227. Лера Фаркаш и Полина Дудка ("Первые ласточки")
6 апреля 2021 г. в 14:29
Лера ничего не знает, совсем ничего. Ни который час, ни какая это по счёту дорожка, ни что её ждёт послезавтра, завтра, через час или даже в следующую минуту. Она себя ненавидит, своей зависимости боится, мир ей осточертел. Кто она, кто? Не знает. Потерялась. Ответа не найдёт, даже если очень постарается. Это ведь не учебник истории, в котором можно даты подсмотреть, и мило учителю улыбнуться, чтобы двойку за подсказку не ставил. Это сложнее. Это жизнь.
Лера понятия не имеет, что происходит вокруг неё, хотя точно знает, как это «что» называется. Мать — алкашка, отец умирает, сколько не лги себе, что всё обязательно будет лучше, завтра, послезавтра, а, может быть, никогда, она сама — семнадцатилетняя наркоманка, что деньгами сорит, точно мусором, а счастья совсем не имеет. Это блядство называется. Блядство. И ничего больше.
Лера ничего видеть и замечать не хочет, и просто плывёт смиренно по волнам героина, дышать собственной кровью, наслаждаясь, как она течёт из повреждённых наркотой сосудов по тонкой коже лица. В таком состоянии ей плевать совершенно, что Дудка покойная к ней во сне и наяву каждый день приходит. Может, во сне, может быть, наяву. Лера не знает. Она сон от яви не отличает. Уже разучилась. Уже перестала соображать.

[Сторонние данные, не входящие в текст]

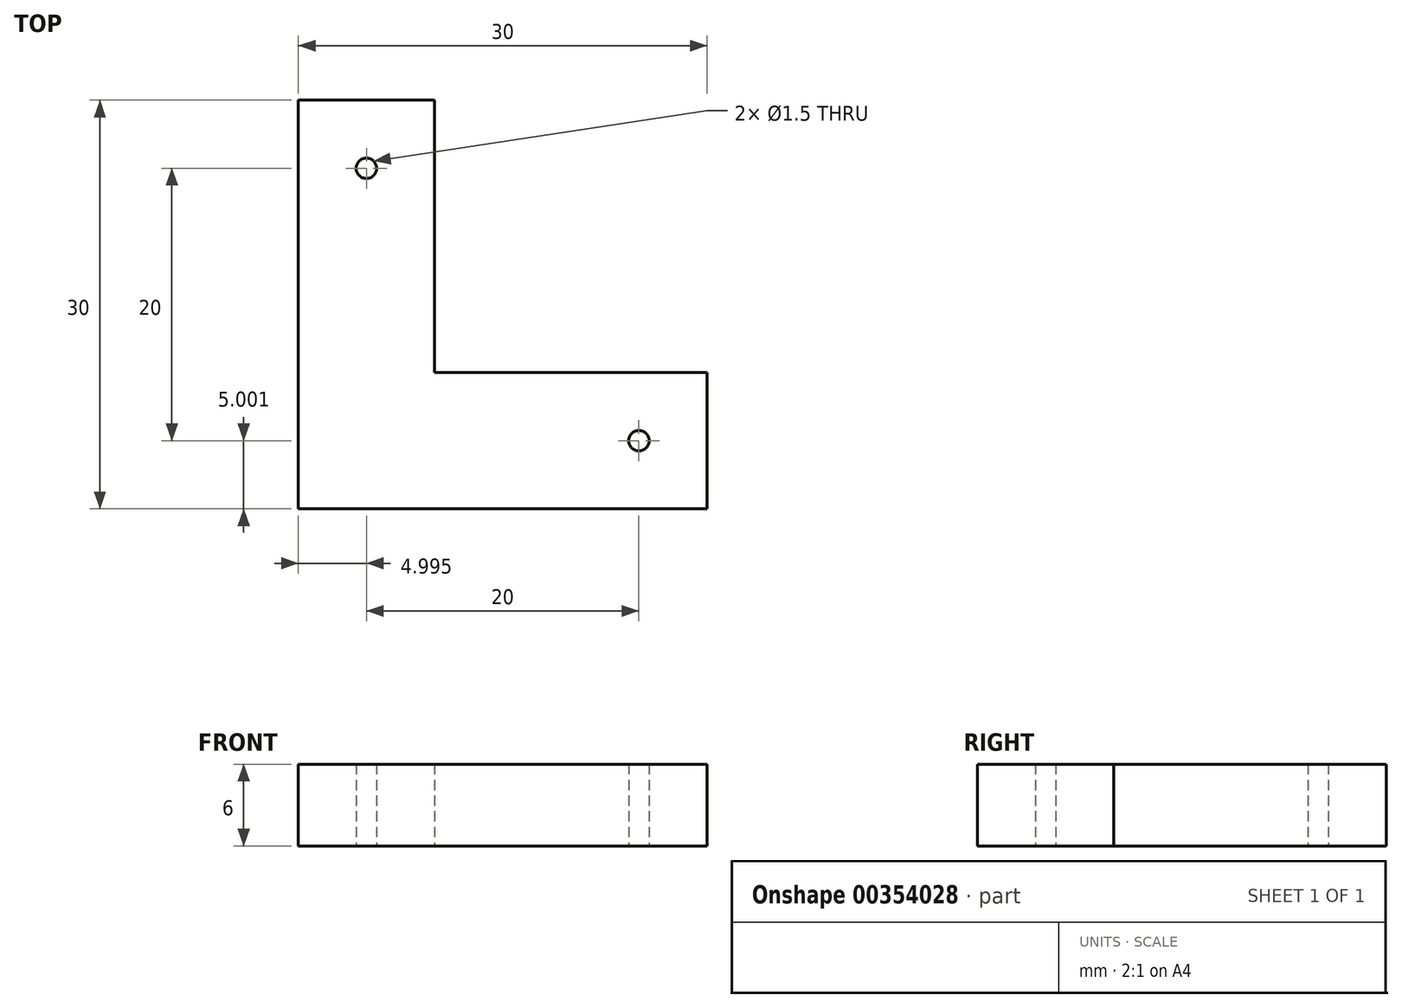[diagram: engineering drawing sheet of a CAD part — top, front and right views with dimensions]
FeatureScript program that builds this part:
annotation { "Feature Type Name" : "Feature", "Feature Type Description" : "" }
export const myFeature = defineFeature(function(context is Context, id is Id, definition is map)
    precondition{}
    {
        {
            var Q0;
            Q0=qCreatedBy(makeId("Top.planeOp"),FACE);
            var sketch = newSketch(context, id + "F0", { "sketchPlane" : qUnion([Q0])});
            skLineSegment(sketch, "E0.bottom", {"start": v(-2.11, 15.63) * mm, "end": v(7.89, 15.63) * mm});
            skLineSegment(sketch, "E0.top", {"start": v(-2.11, -14.37) * mm, "end": v(7.89, -14.37) * mm});
            skLineSegment(sketch, "E0.left", {"start": v(-2.11, 15.63) * mm, "end": v(-2.11, -14.37) * mm});
            skLineSegment(sketch, "E0.right", {"start": v(7.89, 15.63) * mm, "end": v(7.89, -4.37) * mm});
            skLineSegment(sketch, "E1.bottom", {"start": v(7.89, -14.37) * mm, "end": v(27.89, -14.37) * mm});
            skLineSegment(sketch, "E1.top", {"start": v(7.89, -4.37) * mm, "end": v(27.89, -4.37) * mm});
            skLineSegment(sketch, "E1.right", {"start": v(27.89, -14.37) * mm, "end": v(27.89, -4.37) * mm});
            skCircle(sketch, "E2", {"center": v(2.89, 10.63) * mm, "radius": 0.75 * mm});
            skCircle(sketch, "E3", {"center": v(22.89, -9.37) * mm, "radius": 0.75 * mm});
            skSolve(sketch);
        }
        {
            var Q0;
            Q0 = qSketchRegion(id + "F0", true);
            extrude(context, id + "F1", {"entities" : qUnion([Q0]), "depth" : 6 * mm});
        }
    });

Дудка приходит красивая, в полупрозрачных платьях. Дудка приходит томная, жадно пухлые губы облизывает, смотрит с мольбой в испуганных глазах, хлопает длинными ресницами, на которых слёзы застыли, тихим, надколотым голосом, шепчет:
— Ты была моим другом, Лера. Ты меня предала. Предала.
— Отвали, — огрызается Лера, из последних сил, в беспамятстве, — не была я твоим другом. Я с тобой, Дудка, не общалась. Ты мне нахер была не нужна.
— Общалась, — Полина сбрасывает платье, обнажаясь, и на её теле стигматы, словно цветы, распускаются, — ты мне каждый день писала, хотя в школе, при всех, игнорировала меня. Я за это тебя не осуждаю. Кому я, такая, нужна. Заучка и страшная.
Лера не думает, что Полина страшная. В этом платьице, которое она к собственным ногам спустила, она очень даже симпатичная. Правда, стигматы по её телу её совсем не красят, но ведь и Леру, избалованную девочку богатых родителей, кровь под носом от уничтоженных наркотиками сосудов, тоже красавицей писанной не делает.
Лере на Полину, по прежнему, плевать. Чихать на неё с высокой, с высочайшей, колокольни. Но она готова сделать всё, что угодно, лишь бы от этой мары избавиться. Только приведения бывшей доставучей одноклассницы ей не хватало. Наркотики дарят ей другие приведения, покруче.
— Что мне сделать, Дудка, чтобы ты ушла?
— Поговорить со мной. Хоть немного.
— Я говорю.
— Мало.
— Сколько могу. Так что, давай, реалистично, что мне сделать, чтобы ты свалила из моего кайфа?
Полина опускает голову, облизывает пересохшие губы. Поднимает просящий, словно у голодного щенка, взгляд, заплаканными глазками хлопает:
— Люби меня.
У Леры нихрена не осталось эмоций, чувств, желаний, одни наркотики в голове. И всё же кое на что у неё хватает сил. Поднять ладонь. Приблизить к бледному лицу Дудки. И показать фак.